Encore un petit effort… Une recherche menée aux archives nous éclairera sur la véritable identité de ce « Dupont » qui se faisait appeler Smara et qui n’était pas Paul-Émile Dubois. Là-bas, on découvre que le gérant de la boutique L’Enfant gâté s’appelle non pas Dupont, mais Dubois. Alphonse Dubois, domicilié 3 rue Lecourbe, à Paris. De fil en aiguille, grâce au registre des recensements, on retrouve la trace d’un fils. Et lorsque finalement on consulte le dossier militaire ce celui-ci, tout s’illumine ! Notre suspect, né Paul, Alphonse, Marie Dubois le 31 août 1899 à Moray, dans le canton de Châteaubriant, département de Loire Inférieure, mesure 1,55 mètre ! Cet élément fait écho aux mots de Maurice Sachs sur ce « petit homme chétif »… Nous tenons là notre homme.
Size does matter
Ce que l’armée qualifiera d’« insuffisance de développement », motif d’un ajournement reconduit d’année en année à partir de 1918, explique bien autre chose : enfant chétif, adolescent malingre, Smara n’aura de cesse, une fois atteint l’âge de tenir entre ses mains un crayon, de représenter des marins, soldats, légionnaires aux corps musculeux. Maxillaires exagérés, cou de centaure, épaules développées, poitrine large où n’a été oublié aucun muscle, reins cambrés au-dessus d’un fessier hypertrophié, cuisses puissantes, mollets à faire pâlir d’envie un coureur du tour de France, pieds et mains larges comme des battoirs… Les créatures imaginées par Smara semblent sortir tout droit d’un bloc de marbre buriné à coups de testostérone. Le dessinateur a-t-il les yeux bleus et les cheveux châtains, les hommes dont son crayon trace les contours seront bruns, tout comme leur regard. Quant à sa peau de jeune homme au visage pâle – qu’il s’évertue dans sa jeunesse à rendre plus sombre à coups de longs bains de soleil où il communie nu devant le Dieu Apollon – Smara la voudrait naturellement cuivrée comme celle des Orientaux ou de ceux qui ont longuement voyagé.

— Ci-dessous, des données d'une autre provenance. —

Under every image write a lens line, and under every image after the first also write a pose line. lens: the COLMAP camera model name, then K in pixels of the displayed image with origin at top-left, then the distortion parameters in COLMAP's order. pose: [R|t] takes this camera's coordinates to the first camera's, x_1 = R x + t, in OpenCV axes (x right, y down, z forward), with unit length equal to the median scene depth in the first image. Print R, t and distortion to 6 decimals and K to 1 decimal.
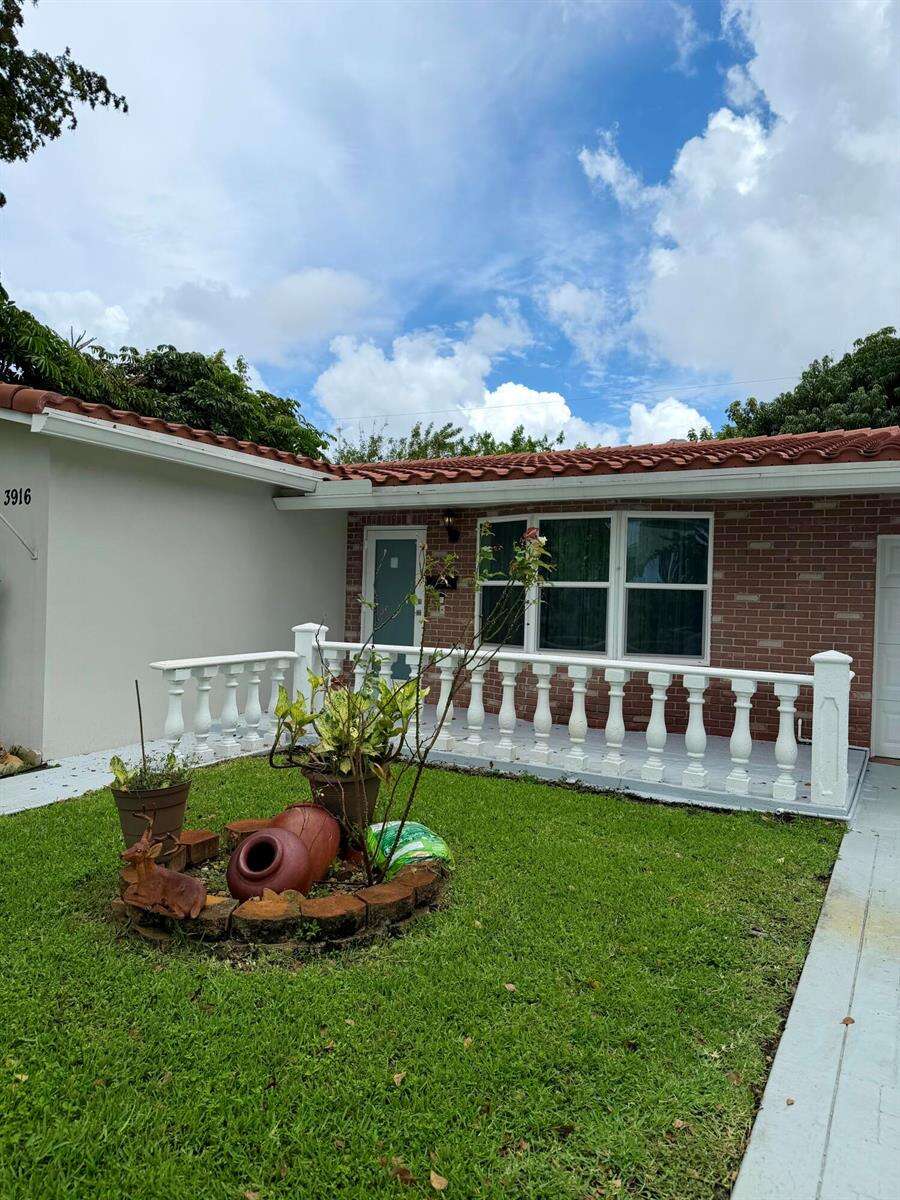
lens RADIAL K [[839.2, 0, 459.7], [0, 839.2, 609.6], [0, 0, 1]] dist [0.046427, -0.059542]
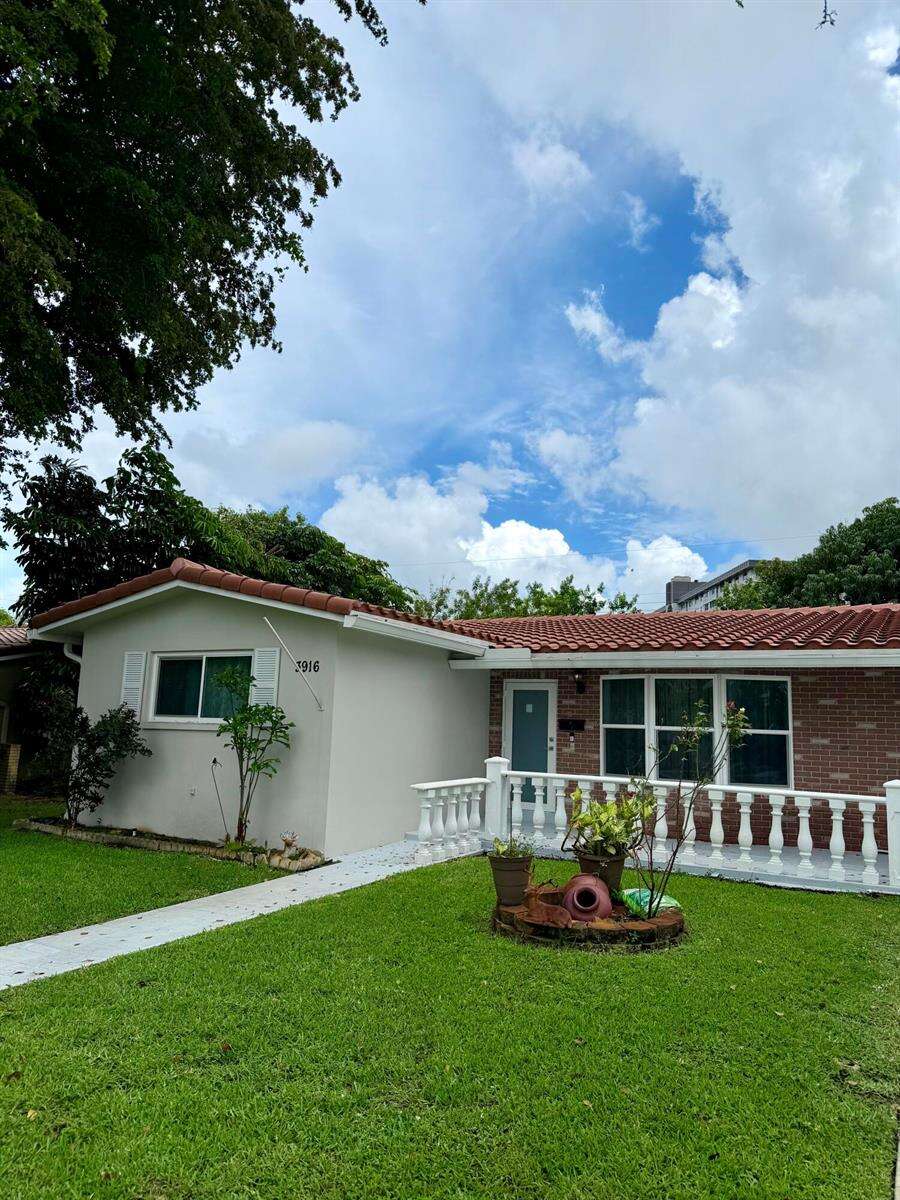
lens RADIAL K [[839.2, 0, 452.8], [0, 839.2, 600.1], [0, 0, 1]] dist [0.046427, -0.059542]
pose [[0.999971, 0.004495, -0.006082, -0.227493], [-0.005437, 0.986275, -0.165022, -0.008756], [0.005257, 0.165050, 0.986271, -0.357453]]
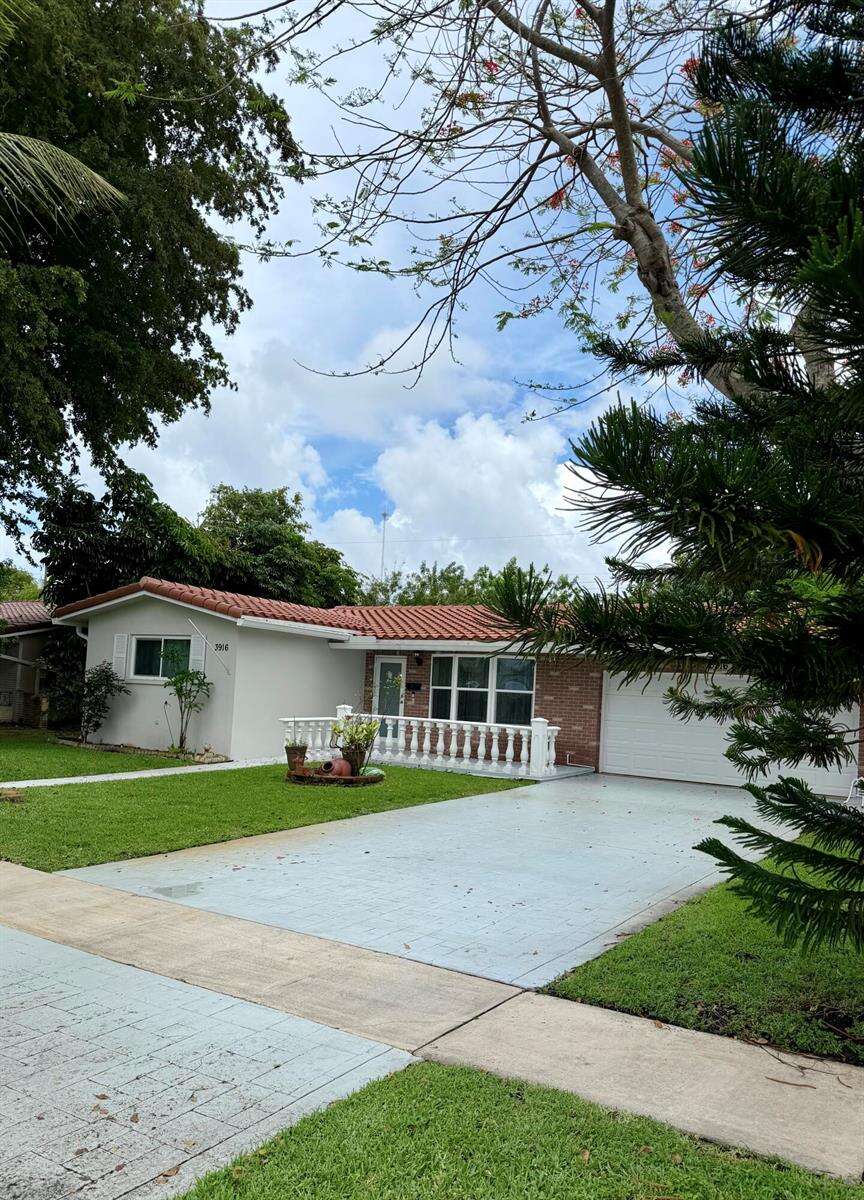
lens RADIAL K [[944.9, 0, 483.4], [0, 944.9, 672.3], [0, 0, 1]] dist [0.039103, -0.025692]
pose [[0.999088, 0.021460, -0.036919, 0.251635], [-0.022846, 0.999035, -0.037522, 0.014402], [0.036078, 0.038331, 0.998614, -1.341717]]
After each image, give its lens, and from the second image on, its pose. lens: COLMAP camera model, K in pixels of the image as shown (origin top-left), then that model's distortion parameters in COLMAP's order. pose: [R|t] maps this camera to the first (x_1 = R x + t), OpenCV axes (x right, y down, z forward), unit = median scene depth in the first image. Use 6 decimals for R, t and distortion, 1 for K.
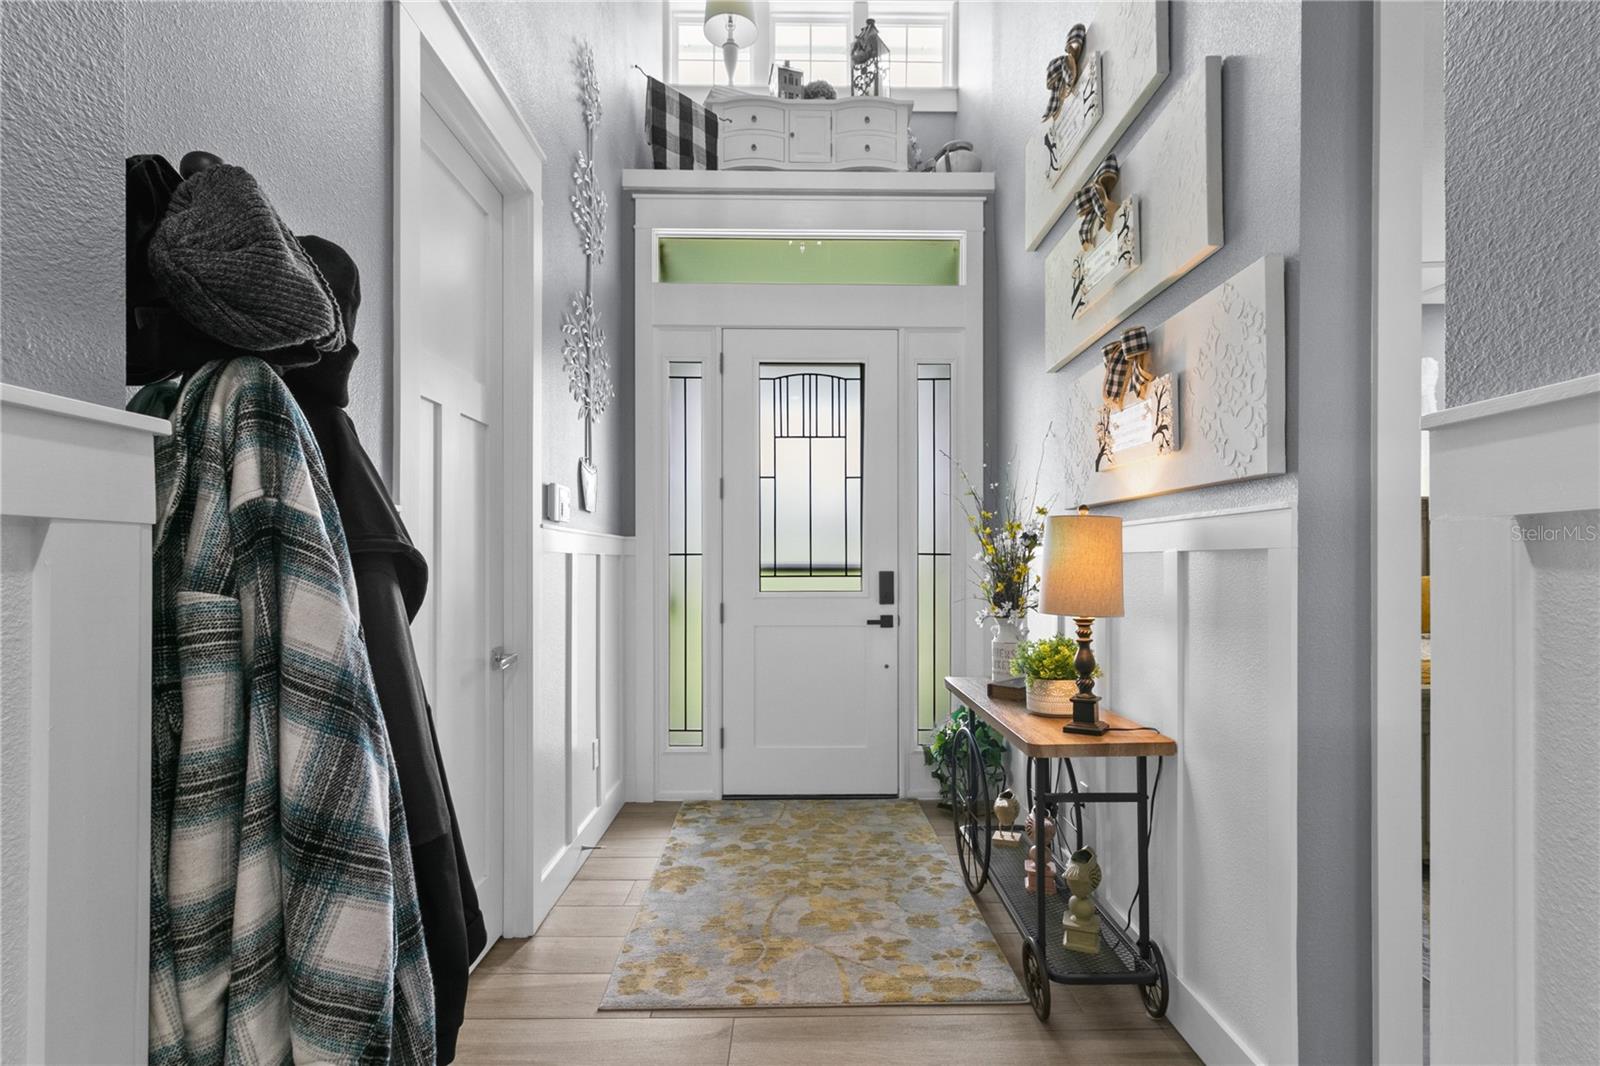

De Smara nous restent quelques très beaux dessins, fleurs délicates et ouvragées, nourries des amours clandestines qu’ont longtemps abritées les hôtels borgnes de Brest, Toulon et Marseille. Réjouissons-nous qu’ils soient enfin montrés en pleine lumière ! Une exposition aura lieu en avril, à Paris, à la Galerie Obsession, et pour les plus impatients d’entre nous, une édition de 48 dessins de l’artiste appartenant à la collection de Pierre Passebon vient de voir le jour. Il est temps que Smara rejoigne publiquement ses frères de cœur et de mine : Neel Bate, dit « Blade », Jean Boullet, Paul Cadmus, Roland Caillaux, Touko Laaksonen, appelé plus communément Tom of Finland, Dom Orejudos, passé à la postérité sous le nom d’« Étienne », ou encore Roger Payne, dit « Roger » !
Paul Smara, Paris, éditions Hors Champ, 128 pages, reliure luxe, 167 x 247 mm.